═══ RECORDS SHOWN

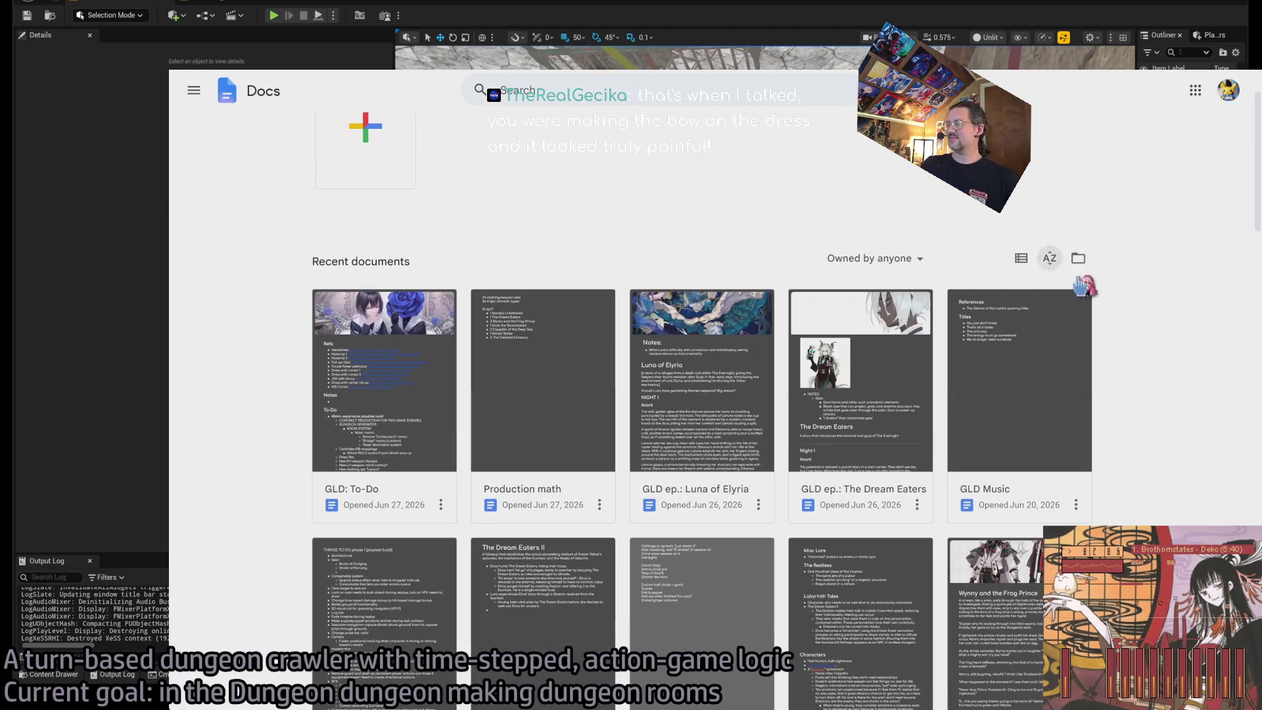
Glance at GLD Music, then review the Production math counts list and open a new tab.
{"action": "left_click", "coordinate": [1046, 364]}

══════
═══ RECORDS SHOWN

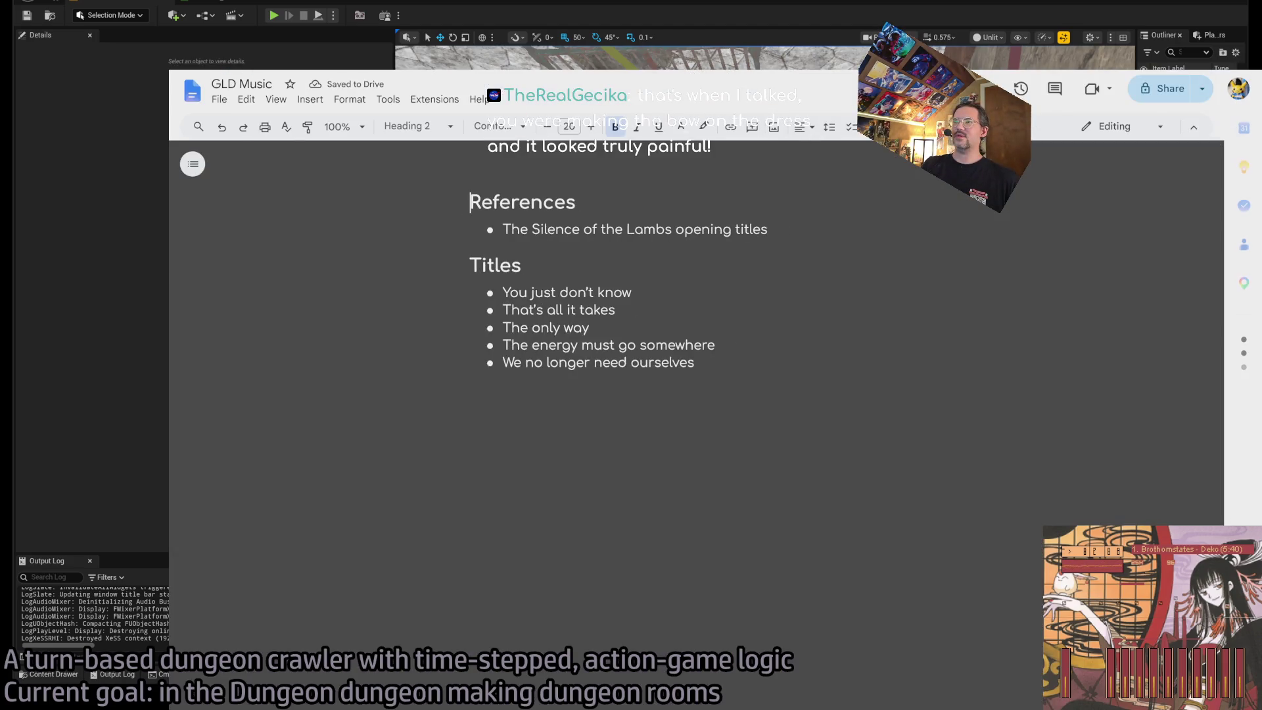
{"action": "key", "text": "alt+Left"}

══════

**WHAT IS EXPECTED**
Every line of the records that includes the word "action" should be gathered.

**SOLVED PROBLEM**
{"action": "left_click", "coordinate": [1046, 364]}
{"action": "key", "text": "alt+Left"}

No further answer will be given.